> [TASK MATERIAL]:
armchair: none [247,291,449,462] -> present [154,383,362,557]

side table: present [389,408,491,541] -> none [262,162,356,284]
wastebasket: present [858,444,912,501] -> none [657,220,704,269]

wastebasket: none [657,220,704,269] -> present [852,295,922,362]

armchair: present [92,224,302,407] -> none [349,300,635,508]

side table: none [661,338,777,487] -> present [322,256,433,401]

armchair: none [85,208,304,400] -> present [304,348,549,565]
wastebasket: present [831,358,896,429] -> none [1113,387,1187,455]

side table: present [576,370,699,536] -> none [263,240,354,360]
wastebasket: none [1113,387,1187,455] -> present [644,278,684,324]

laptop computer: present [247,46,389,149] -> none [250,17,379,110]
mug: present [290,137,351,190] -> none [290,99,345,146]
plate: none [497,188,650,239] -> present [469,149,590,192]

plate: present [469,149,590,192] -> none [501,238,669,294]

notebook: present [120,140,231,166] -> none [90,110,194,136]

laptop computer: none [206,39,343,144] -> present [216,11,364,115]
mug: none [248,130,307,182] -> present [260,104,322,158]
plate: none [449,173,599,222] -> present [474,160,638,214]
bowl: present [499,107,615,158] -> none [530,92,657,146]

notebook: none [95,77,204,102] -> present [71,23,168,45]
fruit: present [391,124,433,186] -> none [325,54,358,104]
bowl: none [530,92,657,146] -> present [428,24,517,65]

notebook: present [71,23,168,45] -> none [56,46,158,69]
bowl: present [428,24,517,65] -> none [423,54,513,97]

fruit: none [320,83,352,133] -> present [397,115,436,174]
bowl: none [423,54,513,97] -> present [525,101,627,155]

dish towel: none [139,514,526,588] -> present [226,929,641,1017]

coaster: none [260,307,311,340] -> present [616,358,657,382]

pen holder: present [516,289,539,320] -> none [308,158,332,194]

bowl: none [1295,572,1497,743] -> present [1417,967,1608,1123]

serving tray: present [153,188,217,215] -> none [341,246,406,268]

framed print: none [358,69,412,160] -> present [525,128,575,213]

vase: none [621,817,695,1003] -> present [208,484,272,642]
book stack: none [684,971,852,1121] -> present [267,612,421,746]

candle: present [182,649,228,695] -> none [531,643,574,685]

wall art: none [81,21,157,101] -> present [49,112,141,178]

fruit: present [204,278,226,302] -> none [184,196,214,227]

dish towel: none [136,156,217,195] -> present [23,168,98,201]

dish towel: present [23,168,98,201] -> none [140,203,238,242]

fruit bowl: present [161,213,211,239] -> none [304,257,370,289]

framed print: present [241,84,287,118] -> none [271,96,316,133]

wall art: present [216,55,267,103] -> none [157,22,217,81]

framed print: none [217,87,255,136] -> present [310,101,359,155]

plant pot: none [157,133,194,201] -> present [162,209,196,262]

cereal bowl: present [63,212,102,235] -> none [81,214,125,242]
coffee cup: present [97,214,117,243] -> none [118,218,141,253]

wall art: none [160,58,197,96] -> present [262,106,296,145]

> [TRY IT]: Transcribe the entries above word for word, from the first line through the line containing "candle: present [182,649,228,695]", and nothing else.

> [SOLUTION TO THE EXERCISE]:
armchair: none [247,291,449,462] -> present [154,383,362,557]

side table: present [389,408,491,541] -> none [262,162,356,284]
wastebasket: present [858,444,912,501] -> none [657,220,704,269]

wastebasket: none [657,220,704,269] -> present [852,295,922,362]

armchair: present [92,224,302,407] -> none [349,300,635,508]

side table: none [661,338,777,487] -> present [322,256,433,401]

armchair: none [85,208,304,400] -> present [304,348,549,565]
wastebasket: present [831,358,896,429] -> none [1113,387,1187,455]

side table: present [576,370,699,536] -> none [263,240,354,360]
wastebasket: none [1113,387,1187,455] -> present [644,278,684,324]

laptop computer: present [247,46,389,149] -> none [250,17,379,110]
mug: present [290,137,351,190] -> none [290,99,345,146]
plate: none [497,188,650,239] -> present [469,149,590,192]

plate: present [469,149,590,192] -> none [501,238,669,294]

notebook: present [120,140,231,166] -> none [90,110,194,136]

laptop computer: none [206,39,343,144] -> present [216,11,364,115]
mug: none [248,130,307,182] -> present [260,104,322,158]
plate: none [449,173,599,222] -> present [474,160,638,214]
bowl: present [499,107,615,158] -> none [530,92,657,146]

notebook: none [95,77,204,102] -> present [71,23,168,45]
fruit: present [391,124,433,186] -> none [325,54,358,104]
bowl: none [530,92,657,146] -> present [428,24,517,65]

notebook: present [71,23,168,45] -> none [56,46,158,69]
bowl: present [428,24,517,65] -> none [423,54,513,97]

fruit: none [320,83,352,133] -> present [397,115,436,174]
bowl: none [423,54,513,97] -> present [525,101,627,155]

dish towel: none [139,514,526,588] -> present [226,929,641,1017]

coaster: none [260,307,311,340] -> present [616,358,657,382]

pen holder: present [516,289,539,320] -> none [308,158,332,194]

bowl: none [1295,572,1497,743] -> present [1417,967,1608,1123]

serving tray: present [153,188,217,215] -> none [341,246,406,268]

framed print: none [358,69,412,160] -> present [525,128,575,213]

vase: none [621,817,695,1003] -> present [208,484,272,642]
book stack: none [684,971,852,1121] -> present [267,612,421,746]

candle: present [182,649,228,695] -> none [531,643,574,685]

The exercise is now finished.